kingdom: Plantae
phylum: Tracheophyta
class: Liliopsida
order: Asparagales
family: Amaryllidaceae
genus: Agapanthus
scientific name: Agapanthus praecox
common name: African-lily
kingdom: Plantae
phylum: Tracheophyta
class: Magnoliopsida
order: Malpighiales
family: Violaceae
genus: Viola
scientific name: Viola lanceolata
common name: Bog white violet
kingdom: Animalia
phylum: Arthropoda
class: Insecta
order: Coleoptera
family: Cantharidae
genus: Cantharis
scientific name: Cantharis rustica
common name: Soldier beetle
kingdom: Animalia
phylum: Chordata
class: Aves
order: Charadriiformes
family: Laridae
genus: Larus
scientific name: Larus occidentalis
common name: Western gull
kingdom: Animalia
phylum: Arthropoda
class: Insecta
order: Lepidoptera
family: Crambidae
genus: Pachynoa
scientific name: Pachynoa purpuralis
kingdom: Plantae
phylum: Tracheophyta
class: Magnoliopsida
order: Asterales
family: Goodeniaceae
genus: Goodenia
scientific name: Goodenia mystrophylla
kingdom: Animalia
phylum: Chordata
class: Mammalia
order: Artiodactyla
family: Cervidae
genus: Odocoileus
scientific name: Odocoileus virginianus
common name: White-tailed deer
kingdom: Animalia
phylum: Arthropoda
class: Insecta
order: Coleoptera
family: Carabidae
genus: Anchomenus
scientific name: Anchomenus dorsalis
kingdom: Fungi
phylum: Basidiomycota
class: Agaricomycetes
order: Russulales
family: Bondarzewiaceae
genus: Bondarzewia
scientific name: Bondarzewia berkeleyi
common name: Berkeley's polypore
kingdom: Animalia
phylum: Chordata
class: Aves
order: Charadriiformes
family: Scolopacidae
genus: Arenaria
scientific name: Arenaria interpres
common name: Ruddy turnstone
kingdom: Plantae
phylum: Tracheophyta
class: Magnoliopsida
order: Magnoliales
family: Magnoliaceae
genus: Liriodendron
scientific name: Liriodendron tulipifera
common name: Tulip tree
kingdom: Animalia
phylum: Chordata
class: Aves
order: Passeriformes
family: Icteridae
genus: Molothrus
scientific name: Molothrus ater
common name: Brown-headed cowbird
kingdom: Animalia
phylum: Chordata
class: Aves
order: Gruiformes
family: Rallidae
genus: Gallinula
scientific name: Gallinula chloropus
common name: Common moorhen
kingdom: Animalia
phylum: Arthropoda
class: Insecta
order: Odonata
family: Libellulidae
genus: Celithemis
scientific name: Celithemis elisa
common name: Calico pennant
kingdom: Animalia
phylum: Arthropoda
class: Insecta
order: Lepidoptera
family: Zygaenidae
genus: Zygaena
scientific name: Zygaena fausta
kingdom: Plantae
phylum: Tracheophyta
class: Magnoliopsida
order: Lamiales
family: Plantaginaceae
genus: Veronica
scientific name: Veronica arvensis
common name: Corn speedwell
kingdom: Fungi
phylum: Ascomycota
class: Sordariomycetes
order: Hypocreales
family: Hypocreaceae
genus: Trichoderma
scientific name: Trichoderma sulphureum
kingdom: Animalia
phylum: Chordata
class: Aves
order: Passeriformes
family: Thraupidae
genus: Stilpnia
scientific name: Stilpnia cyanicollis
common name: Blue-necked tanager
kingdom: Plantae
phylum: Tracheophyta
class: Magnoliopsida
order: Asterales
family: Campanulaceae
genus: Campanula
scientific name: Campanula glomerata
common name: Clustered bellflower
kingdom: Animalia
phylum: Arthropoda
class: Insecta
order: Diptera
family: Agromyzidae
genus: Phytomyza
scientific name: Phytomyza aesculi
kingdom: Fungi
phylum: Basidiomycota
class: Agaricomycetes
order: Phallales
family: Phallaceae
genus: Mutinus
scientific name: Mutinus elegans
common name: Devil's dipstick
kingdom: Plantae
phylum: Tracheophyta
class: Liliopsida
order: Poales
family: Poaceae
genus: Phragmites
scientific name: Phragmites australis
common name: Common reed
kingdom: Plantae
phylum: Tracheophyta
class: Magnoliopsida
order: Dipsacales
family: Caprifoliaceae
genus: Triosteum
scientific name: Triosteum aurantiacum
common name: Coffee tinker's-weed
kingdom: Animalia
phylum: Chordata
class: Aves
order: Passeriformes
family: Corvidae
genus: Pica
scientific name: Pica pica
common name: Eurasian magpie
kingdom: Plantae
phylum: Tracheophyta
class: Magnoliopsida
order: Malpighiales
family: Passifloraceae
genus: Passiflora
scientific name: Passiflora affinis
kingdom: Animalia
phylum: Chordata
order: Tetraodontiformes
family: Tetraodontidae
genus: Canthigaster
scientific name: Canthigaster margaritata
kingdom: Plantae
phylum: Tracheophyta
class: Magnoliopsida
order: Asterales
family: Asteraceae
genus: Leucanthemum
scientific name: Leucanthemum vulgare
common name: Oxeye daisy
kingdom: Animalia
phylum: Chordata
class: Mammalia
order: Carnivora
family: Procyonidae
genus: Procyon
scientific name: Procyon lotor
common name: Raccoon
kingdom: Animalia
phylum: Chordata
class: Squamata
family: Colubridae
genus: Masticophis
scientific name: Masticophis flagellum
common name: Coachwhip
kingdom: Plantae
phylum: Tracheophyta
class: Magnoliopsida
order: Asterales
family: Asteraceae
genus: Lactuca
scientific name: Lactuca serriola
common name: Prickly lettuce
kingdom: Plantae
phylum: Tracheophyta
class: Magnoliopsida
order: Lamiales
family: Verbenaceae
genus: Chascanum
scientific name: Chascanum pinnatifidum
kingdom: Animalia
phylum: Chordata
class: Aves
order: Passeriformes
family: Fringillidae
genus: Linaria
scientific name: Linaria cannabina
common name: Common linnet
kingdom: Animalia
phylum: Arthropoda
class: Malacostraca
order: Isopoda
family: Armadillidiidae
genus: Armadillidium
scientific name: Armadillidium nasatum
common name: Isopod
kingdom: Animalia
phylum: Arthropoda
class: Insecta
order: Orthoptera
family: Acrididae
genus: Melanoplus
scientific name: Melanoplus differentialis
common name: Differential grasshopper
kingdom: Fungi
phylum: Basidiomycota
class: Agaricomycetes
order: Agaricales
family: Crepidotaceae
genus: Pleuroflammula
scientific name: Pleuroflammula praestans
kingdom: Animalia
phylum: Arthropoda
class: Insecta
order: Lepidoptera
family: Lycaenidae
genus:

Given problem – Can you retype all of the data above line for line, without changing anything?

Solution for this task –
kingdom: Plantae
phylum: Tracheophyta
class: Liliopsida
order: Asparagales
family: Amaryllidaceae
genus: Agapanthus
scientific name: Agapanthus praecox
common name: African-lily
kingdom: Plantae
phylum: Tracheophyta
class: Magnoliopsida
order: Malpighiales
family: Violaceae
genus: Viola
scientific name: Viola lanceolata
common name: Bog white violet
kingdom: Animalia
phylum: Arthropoda
class: Insecta
order: Coleoptera
family: Cantharidae
genus: Cantharis
scientific name: Cantharis rustica
common name: Soldier beetle
kingdom: Animalia
phylum: Chordata
class: Aves
order: Charadriiformes
family: Laridae
genus: Larus
scientific name: Larus occidentalis
common name: Western gull
kingdom: Animalia
phylum: Arthropoda
class: Insecta
order: Lepidoptera
family: Crambidae
genus: Pachynoa
scientific name: Pachynoa purpuralis
kingdom: Plantae
phylum: Tracheophyta
class: Magnoliopsida
order: Asterales
family: Goodeniaceae
genus: Goodenia
scientific name: Goodenia mystrophylla
kingdom: Animalia
phylum: Chordata
class: Mammalia
order: Artiodactyla
family: Cervidae
genus: Odocoileus
scientific name: Odocoileus virginianus
common name: White-tailed deer
kingdom: Animalia
phylum: Arthropoda
class: Insecta
order: Coleoptera
family: Carabidae
genus: Anchomenus
scientific name: Anchomenus dorsalis
kingdom: Fungi
phylum: Basidiomycota
class: Agaricomycetes
order: Russulales
family: Bondarzewiaceae
genus: Bondarzewia
scientific name: Bondarzewia berkeleyi
common name: Berkeley's polypore
kingdom: Animalia
phylum: Chordata
class: Aves
order: Charadriiformes
family: Scolopacidae
genus: Arenaria
scientific name: Arenaria interpres
common name: Ruddy turnstone
kingdom: Plantae
phylum: Tracheophyta
class: Magnoliopsida
order: Magnoliales
family: Magnoliaceae
genus: Liriodendron
scientific name: Liriodendron tulipifera
common name: Tulip tree
kingdom: Animalia
phylum: Chordata
class: Aves
order: Passeriformes
family: Icteridae
genus: Molothrus
scientific name: Molothrus ater
common name: Brown-headed cowbird
kingdom: Animalia
phylum: Chordata
class: Aves
order: Gruiformes
family: Rallidae
genus: Gallinula
scientific name: Gallinula chloropus
common name: Common moorhen
kingdom: Animalia
phylum: Arthropoda
class: Insecta
order: Odonata
family: Libellulidae
genus: Celithemis
scientific name: Celithemis elisa
common name: Calico pennant
kingdom: Animalia
phylum: Arthropoda
class: Insecta
order: Lepidoptera
family: Zygaenidae
genus: Zygaena
scientific name: Zygaena fausta
kingdom: Plantae
phylum: Tracheophyta
class: Magnoliopsida
order: Lamiales
family: Plantaginaceae
genus: Veronica
scientific name: Veronica arvensis
common name: Corn speedwell
kingdom: Fungi
phylum: Ascomycota
class: Sordariomycetes
order: Hypocreales
family: Hypocreaceae
genus: Trichoderma
scientific name: Trichoderma sulphureum
kingdom: Animalia
phylum: Chordata
class: Aves
order: Passeriformes
family: Thraupidae
genus: Stilpnia
scientific name: Stilpnia cyanicollis
common name: Blue-necked tanager
kingdom: Plantae
phylum: Tracheophyta
class: Magnoliopsida
order: Asterales
family: Campanulaceae
genus: Campanula
scientific name: Campanula glomerata
common name: Clustered bellflower
kingdom: Animalia
phylum: Arthropoda
class: Insecta
order: Diptera
family: Agromyzidae
genus: Phytomyza
scientific name: Phytomyza aesculi
kingdom: Fungi
phylum: Basidiomycota
class: Agaricomycetes
order: Phallales
family: Phallaceae
genus: Mutinus
scientific name: Mutinus elegans
common name: Devil's dipstick
kingdom: Plantae
phylum: Tracheophyta
class: Liliopsida
order: Poales
family: Poaceae
genus: Phragmites
scientific name: Phragmites australis
common name: Common reed
kingdom: Plantae
phylum: Tracheophyta
class: Magnoliopsida
order: Dipsacales
family: Caprifoliaceae
genus: Triosteum
scientific name: Triosteum aurantiacum
common name: Coffee tinker's-weed
kingdom: Animalia
phylum: Chordata
class: Aves
order: Passeriformes
family: Corvidae
genus: Pica
scientific name: Pica pica
common name: Eurasian magpie
kingdom: Plantae
phylum: Tracheophyta
class: Magnoliopsida
order: Malpighiales
family: Passifloraceae
genus: Passiflora
scientific name: Passiflora affinis
kingdom: Animalia
phylum: Chordata
order: Tetraodontiformes
family: Tetraodontidae
genus: Canthigaster
scientific name: Canthigaster margaritata
kingdom: Plantae
phylum: Tracheophyta
class: Magnoliopsida
order: Asterales
family: Asteraceae
genus: Leucanthemum
scientific name: Leucanthemum vulgare
common name: Oxeye daisy
kingdom: Animalia
phylum: Chordata
class: Mammalia
order: Carnivora
family: Procyonidae
genus: Procyon
scientific name: Procyon lotor
common name: Raccoon
kingdom: Animalia
phylum: Chordata
class: Squamata
family: Colubridae
genus: Masticophis
scientific name: Masticophis flagellum
common name: Coachwhip
kingdom: Plantae
phylum: Tracheophyta
class: Magnoliopsida
order: Asterales
family: Asteraceae
genus: Lactuca
scientific name: Lactuca serriola
common name: Prickly lettuce
kingdom: Plantae
phylum: Tracheophyta
class: Magnoliopsida
order: Lamiales
family: Verbenaceae
genus: Chascanum
scientific name: Chascanum pinnatifidum
kingdom: Animalia
phylum: Chordata
class: Aves
order: Passeriformes
family: Fringillidae
genus: Linaria
scientific name: Linaria cannabina
common name: Common linnet
kingdom: Animalia
phylum: Arthropoda
class: Malacostraca
order: Isopoda
family: Armadillidiidae
genus: Armadillidium
scientific name: Armadillidium nasatum
common name: Isopod
kingdom: Animalia
phylum: Arthropoda
class: Insecta
order: Orthoptera
family: Acrididae
genus: Melanoplus
scientific name: Melanoplus differentialis
common name: Differential grasshopper
kingdom: Fungi
phylum: Basidiomycota
class: Agaricomycetes
order: Agaricales
family: Crepidotaceae
genus: Pleuroflammula
scientific name: Pleuroflammula praestans
kingdom: Animalia
phylum: Arthropoda
class: Insecta
order: Lepidoptera
family: Lycaenidae
genus:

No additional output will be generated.